Another reform covers accountability and consultation. I have touched earlier on the consultative processes used by the Minister. I now turn to the matter of accountability to the industry. Producers and growers are to be consulted through the process of the annual general meeting, something about which the honourable member for Maranoa showed an amazing lack of understanding. Just about every organisation in this land has an annual general meeting. The honourable member does not seem to have attended any of them; that is why he is so totally out of touch with what transpires in the rural sector. The comments of the honourable members are inappropriate because one-third of the 100,000-odd producers in the industry have already registered as shareholders or investors in the Corporation. Over 2,000 of them have already indicated that they intend to attend the annual general meeting. Rather than despairing at having a couple of thousand producers and growers at an annual general meeting, the honourable member ought to commend it. The fact that they attend, are interested and know what is happening will have a tremendous impact on the industry. I commend the annual general meeting provision. I am amazed that the honourable member for Maranoa could have said what he said about it.

Another important role of the AGM was pointed out by the Minister in his second reading speech. I refer to its role of accountability to the industry in setting the research and development levy. Those in the industry, through the AGM, will now get an increased say in the setting of the levy. If the Corporation wants to recommend to the Government that the levy be increased, it has to satisfy the producers. That is the way it should be. It has to satisfy the producers and the processors. I commend this process. It is consultation and it is open decision-making, and that is what we need.

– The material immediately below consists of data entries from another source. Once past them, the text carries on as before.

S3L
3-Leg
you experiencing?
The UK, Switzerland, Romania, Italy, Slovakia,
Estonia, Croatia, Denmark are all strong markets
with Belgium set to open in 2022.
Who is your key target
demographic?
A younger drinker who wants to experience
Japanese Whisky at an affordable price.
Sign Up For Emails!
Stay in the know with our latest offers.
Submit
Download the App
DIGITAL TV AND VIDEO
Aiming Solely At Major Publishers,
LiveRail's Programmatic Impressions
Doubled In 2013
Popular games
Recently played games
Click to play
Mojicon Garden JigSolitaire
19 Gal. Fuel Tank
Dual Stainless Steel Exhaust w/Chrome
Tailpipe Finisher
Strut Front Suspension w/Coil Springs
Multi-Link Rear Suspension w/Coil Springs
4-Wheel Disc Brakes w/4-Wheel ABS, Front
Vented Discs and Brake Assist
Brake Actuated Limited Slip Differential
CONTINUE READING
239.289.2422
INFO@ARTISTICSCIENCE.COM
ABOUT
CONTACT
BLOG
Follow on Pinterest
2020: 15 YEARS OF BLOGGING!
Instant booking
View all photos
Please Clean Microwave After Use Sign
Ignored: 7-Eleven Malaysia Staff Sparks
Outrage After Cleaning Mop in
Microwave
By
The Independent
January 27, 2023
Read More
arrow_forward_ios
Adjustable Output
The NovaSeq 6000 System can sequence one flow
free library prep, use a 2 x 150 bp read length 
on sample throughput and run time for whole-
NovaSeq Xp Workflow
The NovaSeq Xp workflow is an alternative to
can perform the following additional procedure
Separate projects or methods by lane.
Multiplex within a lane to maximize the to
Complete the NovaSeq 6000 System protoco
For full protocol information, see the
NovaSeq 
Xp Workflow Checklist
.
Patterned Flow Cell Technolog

Another key aspect of the approach by the Minister is the requirement that both corporations are to come up with a strategy for development plans for their industries. The corporate boards will be required to set out for their industries and for the Minister a strategic plan. This will give leadership and direction to production, marketing and processing. Those strategic plans will be based on commercial expertise. As I have said before, they will provide leadership and direction to an industry which was rudderless until we took over.

I point to another very important aspect, that of deregulation. The Minister, throughout the whole primary sector, has quite clearly set in process a consistent approach to deregulating the nonsense we inherited. I commend that initiative and I am sure it is welcomed by the rural sector. I conclude by making the point that the meat and livestock industries have an impact not only in their own immediate vicinity but also in the rural and provincial areas which service these industries. The Minister, in setting up his Primary Industry, Rural and Provincial Affairs Committee, has also shown his awareness of the need for the Government to stay in touch with the effects of its legislation and with the impact that the changes in the rural sector have on these provincial and rural centres for which we are responsible. I am confident that the leadership and direction being provided is welcomed by primary producers. I know them; I mix with them; and I know that they like what is happening. I know that those on the other side are bereft of ideas in this area. I welcome the legislation that has been introduced by the Minister.